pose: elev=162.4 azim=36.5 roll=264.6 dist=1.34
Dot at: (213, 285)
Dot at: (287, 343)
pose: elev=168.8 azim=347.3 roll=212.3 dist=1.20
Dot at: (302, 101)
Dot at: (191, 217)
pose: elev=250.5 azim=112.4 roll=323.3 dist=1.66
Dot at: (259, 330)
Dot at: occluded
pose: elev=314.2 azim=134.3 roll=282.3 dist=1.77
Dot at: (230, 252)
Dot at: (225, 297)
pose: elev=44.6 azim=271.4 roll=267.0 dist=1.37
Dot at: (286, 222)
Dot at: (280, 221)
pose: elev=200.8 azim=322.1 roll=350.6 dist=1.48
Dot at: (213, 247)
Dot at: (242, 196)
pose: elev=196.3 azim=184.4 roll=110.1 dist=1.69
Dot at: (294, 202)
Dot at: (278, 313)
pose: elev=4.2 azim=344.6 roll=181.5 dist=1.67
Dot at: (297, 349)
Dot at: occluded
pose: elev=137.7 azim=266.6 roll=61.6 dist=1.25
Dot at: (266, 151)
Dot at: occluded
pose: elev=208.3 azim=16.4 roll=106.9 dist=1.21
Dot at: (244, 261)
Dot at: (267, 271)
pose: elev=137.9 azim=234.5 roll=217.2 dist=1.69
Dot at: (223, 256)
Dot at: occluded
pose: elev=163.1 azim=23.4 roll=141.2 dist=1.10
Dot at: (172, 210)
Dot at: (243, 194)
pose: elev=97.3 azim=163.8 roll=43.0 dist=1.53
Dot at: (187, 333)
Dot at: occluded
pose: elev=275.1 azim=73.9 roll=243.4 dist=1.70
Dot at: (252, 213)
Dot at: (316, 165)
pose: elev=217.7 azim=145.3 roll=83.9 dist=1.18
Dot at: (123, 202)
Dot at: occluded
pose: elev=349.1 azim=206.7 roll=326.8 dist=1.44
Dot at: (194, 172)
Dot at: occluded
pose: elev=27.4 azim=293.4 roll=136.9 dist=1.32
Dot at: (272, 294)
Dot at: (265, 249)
****************************************
Recast the listing above as a numbered list, leaving out any blank lines.

_SOLUTION BELOW_.
1. pose: elev=162.4 azim=36.5 roll=264.6 dist=1.34
2. Dot at: (213, 285)
3. Dot at: (287, 343)
4. pose: elev=168.8 azim=347.3 roll=212.3 dist=1.20
5. Dot at: (302, 101)
6. Dot at: (191, 217)
7. pose: elev=250.5 azim=112.4 roll=323.3 dist=1.66
8. Dot at: (259, 330)
9. Dot at: occluded
10. pose: elev=314.2 azim=134.3 roll=282.3 dist=1.77
11. Dot at: (230, 252)
12. Dot at: (225, 297)
13. pose: elev=44.6 azim=271.4 roll=267.0 dist=1.37
14. Dot at: (286, 222)
15. Dot at: (280, 221)
16. pose: elev=200.8 azim=322.1 roll=350.6 dist=1.48
17. Dot at: (213, 247)
18. Dot at: (242, 196)
19. pose: elev=196.3 azim=184.4 roll=110.1 dist=1.69
20. Dot at: (294, 202)
21. Dot at: (278, 313)
22. pose: elev=4.2 azim=344.6 roll=181.5 dist=1.67
23. Dot at: (297, 349)
24. Dot at: occluded
25. pose: elev=137.7 azim=266.6 roll=61.6 dist=1.25
26. Dot at: (266, 151)
27. Dot at: occluded
28. pose: elev=208.3 azim=16.4 roll=106.9 dist=1.21
29. Dot at: (244, 261)
30. Dot at: (267, 271)
31. pose: elev=137.9 azim=234.5 roll=217.2 dist=1.69
32. Dot at: (223, 256)
33. Dot at: occluded
34. pose: elev=163.1 azim=23.4 roll=141.2 dist=1.10
35. Dot at: (172, 210)
36. Dot at: (243, 194)
37. pose: elev=97.3 azim=163.8 roll=43.0 dist=1.53
38. Dot at: (187, 333)
39. Dot at: occluded
40. pose: elev=275.1 azim=73.9 roll=243.4 dist=1.70
41. Dot at: (252, 213)
42. Dot at: (316, 165)
43. pose: elev=217.7 azim=145.3 roll=83.9 dist=1.18
44. Dot at: (123, 202)
45. Dot at: occluded
46. pose: elev=349.1 azim=206.7 roll=326.8 dist=1.44
47. Dot at: (194, 172)
48. Dot at: occluded
49. pose: elev=27.4 azim=293.4 roll=136.9 dist=1.32
50. Dot at: (272, 294)
51. Dot at: (265, 249)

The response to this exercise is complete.